The reason that unit was so successful was very simple: Team's could not use their bigs to double team both KG or Shaq without the other being covered by a wing and even if they sagged a wing to help double on one of them then that left the other single covered, not to mention left Ray, Paul or Rondo open. When teams sagged off Rondo, he had a clear passing lane to either Shaq or KG inside. When they didn't, he blew by them and either laid it up or dished out as the defenses collapsed.
Unfortunately, of course, Shaq got hurt and what could have been an easy ride to a title evaporated. Now, when Jermaine O'Neal or Semih Erden were in at C, we weren't quite the same dominant force, but both those guys still commanded enough attention inside that their defenders could not abandon them. Both JO and Semih were long enough they were not easy to block and good enough touch shooters so you could not leave them alone down low. Thus double teams on KG had to come from smaller defenders leaving Ray, Paul or Rondo alone. So even with JO or Semih in at C, our offense still could generate points.
So then we come to Glen Davis. When we had BBD and KG in together, initially it was okay. In fact they were damn good. In the first half of the season, BBD would bang inside and played within the offense, keeping the ball moving until it found the best shot. In the latter half of the season, though it was less and less effective. BBD gained more and more weight, hurt his knee, had no lift inside and could not score inside because he'd get blocked. And so he'd shift more and more to the outside and the ball would sink into his hands and he'd take a low-percentage _even though uncontested_ shot from 18 feet!

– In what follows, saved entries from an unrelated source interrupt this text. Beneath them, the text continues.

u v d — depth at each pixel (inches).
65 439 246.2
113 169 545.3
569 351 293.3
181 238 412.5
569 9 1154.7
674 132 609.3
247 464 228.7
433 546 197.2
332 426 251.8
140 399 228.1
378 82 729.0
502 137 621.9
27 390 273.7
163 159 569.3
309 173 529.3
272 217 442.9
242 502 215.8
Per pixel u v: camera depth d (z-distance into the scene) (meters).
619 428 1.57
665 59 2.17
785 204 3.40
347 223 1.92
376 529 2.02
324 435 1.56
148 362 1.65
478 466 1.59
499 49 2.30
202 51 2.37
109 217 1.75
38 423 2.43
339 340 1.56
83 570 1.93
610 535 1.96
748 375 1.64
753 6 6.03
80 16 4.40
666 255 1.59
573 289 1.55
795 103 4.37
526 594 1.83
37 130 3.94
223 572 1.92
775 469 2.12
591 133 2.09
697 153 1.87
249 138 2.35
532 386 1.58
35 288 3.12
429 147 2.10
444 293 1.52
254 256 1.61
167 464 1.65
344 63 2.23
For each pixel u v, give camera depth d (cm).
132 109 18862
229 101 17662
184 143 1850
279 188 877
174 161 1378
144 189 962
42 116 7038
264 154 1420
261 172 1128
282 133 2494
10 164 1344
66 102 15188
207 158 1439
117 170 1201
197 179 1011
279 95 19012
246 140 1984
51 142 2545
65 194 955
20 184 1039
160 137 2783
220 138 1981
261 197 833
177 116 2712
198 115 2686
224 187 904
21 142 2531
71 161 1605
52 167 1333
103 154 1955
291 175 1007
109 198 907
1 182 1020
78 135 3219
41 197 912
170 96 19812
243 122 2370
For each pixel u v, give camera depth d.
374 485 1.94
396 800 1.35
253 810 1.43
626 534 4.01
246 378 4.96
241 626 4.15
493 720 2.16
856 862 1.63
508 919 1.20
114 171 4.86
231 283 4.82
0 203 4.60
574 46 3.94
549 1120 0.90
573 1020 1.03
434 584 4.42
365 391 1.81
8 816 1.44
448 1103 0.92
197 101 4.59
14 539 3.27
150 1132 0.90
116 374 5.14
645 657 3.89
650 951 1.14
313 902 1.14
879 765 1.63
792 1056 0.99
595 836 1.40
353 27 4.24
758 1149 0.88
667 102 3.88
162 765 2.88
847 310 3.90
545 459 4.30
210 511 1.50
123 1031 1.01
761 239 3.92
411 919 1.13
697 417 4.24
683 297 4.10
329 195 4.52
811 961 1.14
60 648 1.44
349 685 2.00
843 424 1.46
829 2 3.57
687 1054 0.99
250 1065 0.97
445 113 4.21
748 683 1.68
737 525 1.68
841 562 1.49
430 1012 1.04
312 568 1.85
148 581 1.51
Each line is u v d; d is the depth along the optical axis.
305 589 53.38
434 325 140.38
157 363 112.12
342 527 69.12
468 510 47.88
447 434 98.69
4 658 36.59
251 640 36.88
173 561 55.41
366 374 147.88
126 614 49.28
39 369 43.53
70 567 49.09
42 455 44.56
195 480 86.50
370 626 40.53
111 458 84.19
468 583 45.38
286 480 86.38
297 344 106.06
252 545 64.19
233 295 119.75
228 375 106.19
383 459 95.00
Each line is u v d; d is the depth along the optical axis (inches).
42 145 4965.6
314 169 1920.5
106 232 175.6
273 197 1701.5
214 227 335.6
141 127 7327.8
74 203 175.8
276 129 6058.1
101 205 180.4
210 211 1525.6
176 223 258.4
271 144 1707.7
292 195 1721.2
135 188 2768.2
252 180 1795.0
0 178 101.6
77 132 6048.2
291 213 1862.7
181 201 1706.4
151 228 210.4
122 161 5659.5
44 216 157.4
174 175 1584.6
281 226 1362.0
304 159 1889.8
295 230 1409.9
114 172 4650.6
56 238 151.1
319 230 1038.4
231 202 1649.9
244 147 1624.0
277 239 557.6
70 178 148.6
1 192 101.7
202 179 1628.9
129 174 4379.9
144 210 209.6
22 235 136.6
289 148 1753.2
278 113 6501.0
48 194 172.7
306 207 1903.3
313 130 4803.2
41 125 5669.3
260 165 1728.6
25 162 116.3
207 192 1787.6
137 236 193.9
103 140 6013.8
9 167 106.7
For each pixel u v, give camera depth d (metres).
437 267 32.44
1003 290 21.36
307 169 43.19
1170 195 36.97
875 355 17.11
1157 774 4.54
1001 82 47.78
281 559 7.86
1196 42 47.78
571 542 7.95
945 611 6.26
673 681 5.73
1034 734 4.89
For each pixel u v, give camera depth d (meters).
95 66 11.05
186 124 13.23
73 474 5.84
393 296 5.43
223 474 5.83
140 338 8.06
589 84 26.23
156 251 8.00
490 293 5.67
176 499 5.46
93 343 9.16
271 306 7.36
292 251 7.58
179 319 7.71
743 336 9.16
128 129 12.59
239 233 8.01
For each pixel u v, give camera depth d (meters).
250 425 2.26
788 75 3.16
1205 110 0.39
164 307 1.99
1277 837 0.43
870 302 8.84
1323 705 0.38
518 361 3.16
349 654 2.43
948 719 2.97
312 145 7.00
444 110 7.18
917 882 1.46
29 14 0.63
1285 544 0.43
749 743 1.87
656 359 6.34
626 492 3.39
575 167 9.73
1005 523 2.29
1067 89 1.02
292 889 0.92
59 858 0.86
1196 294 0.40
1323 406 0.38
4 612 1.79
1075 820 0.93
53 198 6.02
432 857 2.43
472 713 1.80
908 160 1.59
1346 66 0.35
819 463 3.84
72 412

People complain about how team's would 'sag off Rondo' - but that wasn't the main problem. We have numerous plays for defeating the under-screen defense on Rondo. Red's Army posted a real nice article detailing how we do this. The problem was that defenses would ALSO sag off BBD whenever he popped outside. BBD was/is a FAR WORSE shooter than Rondo from outside AND is not a threat to suddenly blow by you on the dribble. Teams began to sag off BBD and dare him to shoot. This let the defense drop his big into the paint to help double KG and otherwise clog the paint.
So BBD would find himself alone outside, wide open and would take those shots. Lots of them. He took the biggest share of his shots from 16-23 feet. Unfortunately, he shot _terribly_ from that range. Just 35%!!! To give you some perspective, practically EVERY one of our main-rotation players can shoot that shot at a MUCH higher percentage. I gave you some numbers up above. League average from that range was 39.4% . BBD very simply was killing our efficiency.
I can't stress how schizoid BBD's season was. In the first half, we were practically as good with him in the lineup as with Shaq. In the second half, it was just awful. Now, part of that was utilization and matchups. Early in the season, BBD joined the Big 4 often as PF off the bench, with KG shifting to C against non-dominant C's. But with Shaq, JO & Semih out, BBD was more and more on the floor with KG against starting unit bigs. That combined with his own weight gain and knee injury probably is what lead to the sudden down spiral of his game.
So BBD went from potential 6th Man winner to problem child, we lost Shaq after half a season, JO ended up missing most of the regular season, Semih's shoulder became so bad even he could not play, Perk came back back briefly but wasn't really very effective - especially on offense - and got injured again just as BBD ALSO got injured. We had no true center anymore. We made the trade and had a momentary uplift with Krstic but then HE got banged up! The second half of the season our efficiency steadily got worse and worse. And it was largely because of no offensive presence in the post.
So now we come to this year's new squad. BBD is gone. Shaq, Semih, Krstic & Perk are also all gone. Our crew of bigs this year includes:
Greg Stiemsma 6-11 260 C
Jermaine O’Neal 6-11 255 C/PF
Kevin Garnett 6-11 253 PF
Chris Wilcox 6-10 235 C/PF
JaJuan Johnson 6-10 221 PF
Jeff Green 6-9 235 SF
Brandon Bass 6-8 250 PF
Now, that crew includes a lot of individual question marks. But it also includes a lot of length and size. That's five guys listed over 6-10. I'm going to submit that overall, if healthy, that crew of bigs represents a serious upgrade for our offense over what we had in the second half last year.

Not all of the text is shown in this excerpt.